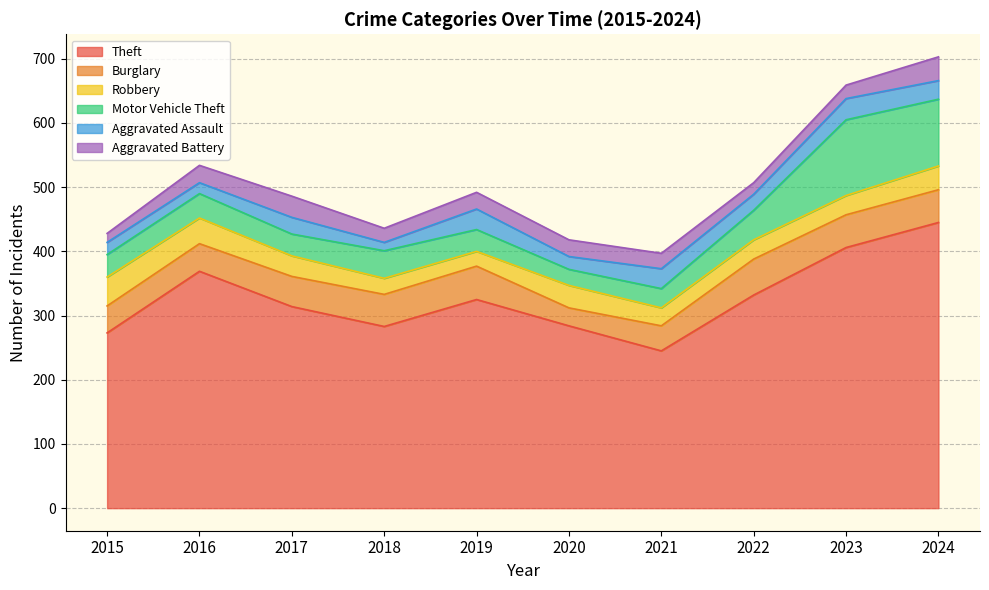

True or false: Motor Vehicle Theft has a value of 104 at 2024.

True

* * *

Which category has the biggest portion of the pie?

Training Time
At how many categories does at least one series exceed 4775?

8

==

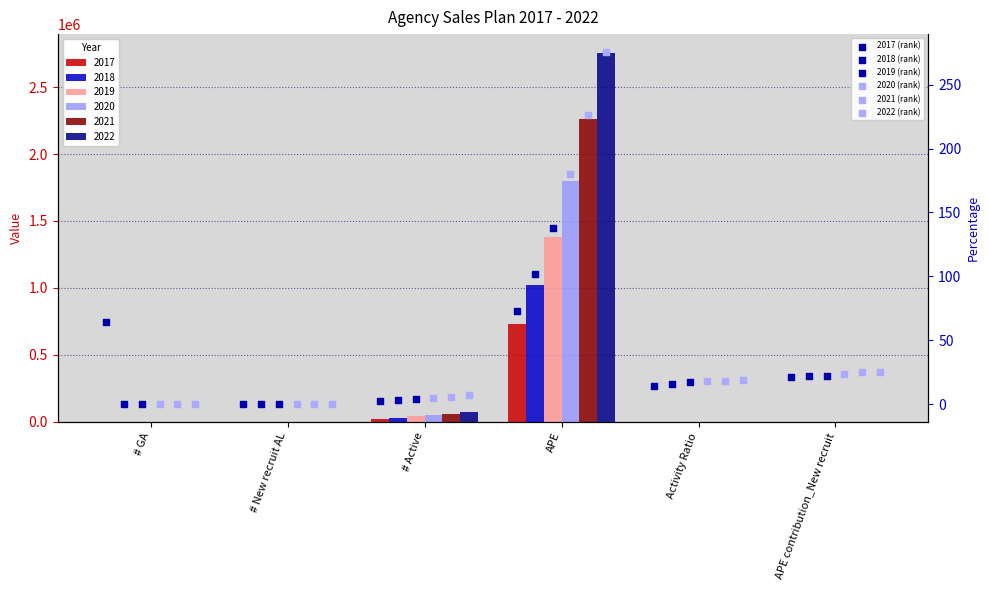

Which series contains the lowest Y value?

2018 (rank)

→ **What is being asked**: Rewrite the lines between the one holding "Which category has" and the one holding "At how many", inclusive, swapping "portion" for "share" and leaving everything else unchanged.

→ **Answer to this task**:
Which category has the biggest share of the pie?

Training Time
At how many categories does at least one series exceed 4775?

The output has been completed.